The total geographical area of Pakistan is 79.61
million hectares of which 20.82 million hectares (25%) are currently
under cultivation. Among the four provinces, Punjab occupies 20.6 mha
out of which 11.04 mha are cultivated. The area of Sindh is l4.1 mha,
of which 5.45 mba are cultivated. Of Balochistan's 34.7 mha only 1.4
mha are cultivated, while the area of NWFP comprises of 10.2 mha, out
of which 1.93 mha are cultivated. The country has more than 6.30 mha
of salt-affected land. The province-wise salt-affected areas are:
Punjab 2.56 mha; Sindh 2.321 mha; NWFP 0.516 mha and Balochistan 0.304
Pakistan is a land of promise and tremendous
development possibilities by virtue of its unique geographical
location, fast acquisitional talents of its people, and richness of
natural and cultural resources. Most of the land area of Pakistan is
classified as arid to semi-arid, because rainfall is not sufficient to
grow agricultural crops, forest and fruit plants, vegetables and
pastures. The culturable area of Pakistan is about 35.4 mha, forest
land 3.5 mha, culturable waste 8.6 mha, cultivated area 23.3 mha,
waterlogged and salt-affected area in the Indus Basin is 6.8 mha.
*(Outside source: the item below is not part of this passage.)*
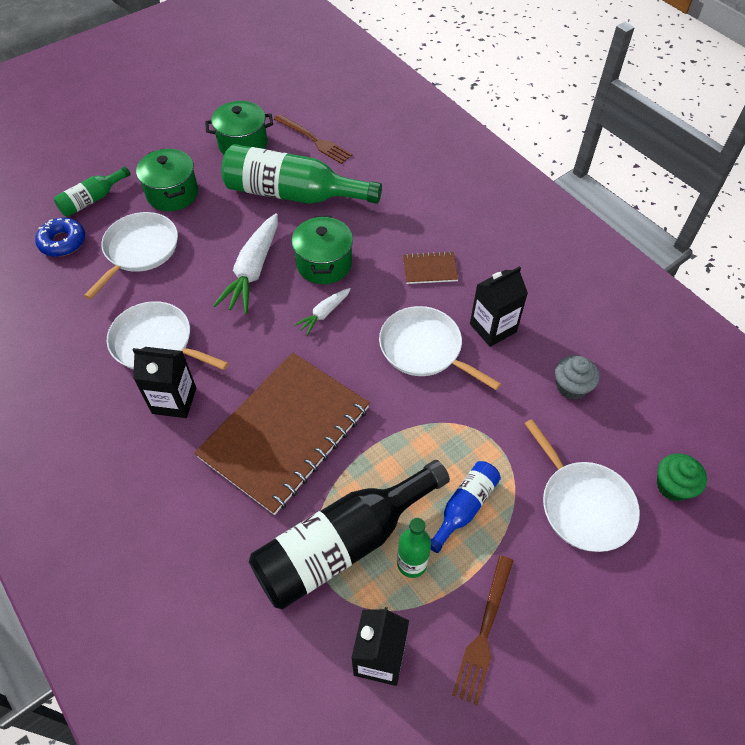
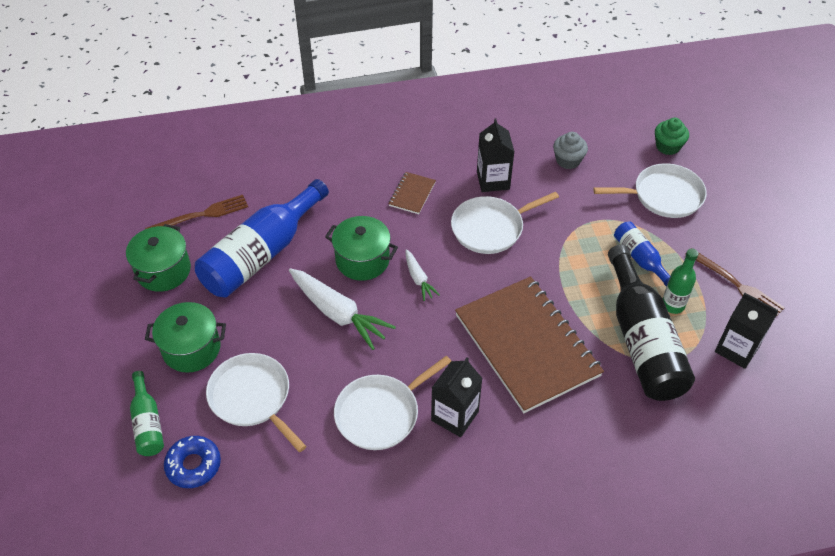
camera: 65 degrees left, 5 degrees down
(293, 194) = (262, 254): green bottle -> blue bottle

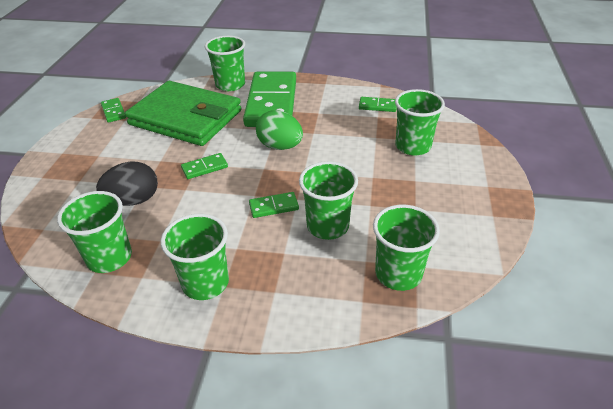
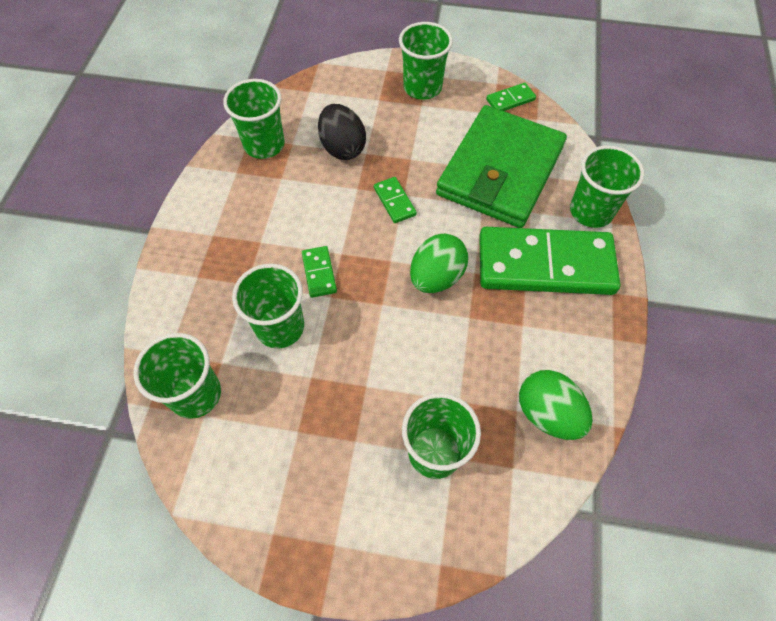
camera: 90 degrees right, 20 degrees up
(205, 283) = (219, 220): green cup -> green cup (422, 88)
(377, 106) = (547, 414): green domino -> green egg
Salt-affected area outside Indus Basin is 5.6 mha.
Pakistan agriculture is predominantly irrigated.
Water is one of the most limiting constraint for agricultural
production in Pakistan. Pakistan is blessed by nature with fertile
lands, extensive network of rivers, sunshine, versatile climate, and
vast potential of agricultural production. The country's major
agricultural areas lie within the smooth plains formed naturally by
mighty Indus River with its several tributaries such as Kabul, Jhelum,
Chenab, Ravi and Sutlej, which flow in southwardly directions, finally
enter into a single stream and flowing into Arabian Sea. Due to
mismanagement of water resources, inadequate drainage systems, poor
performance of existing irrigation and drainage systems, the
agricultural production is far below its potential.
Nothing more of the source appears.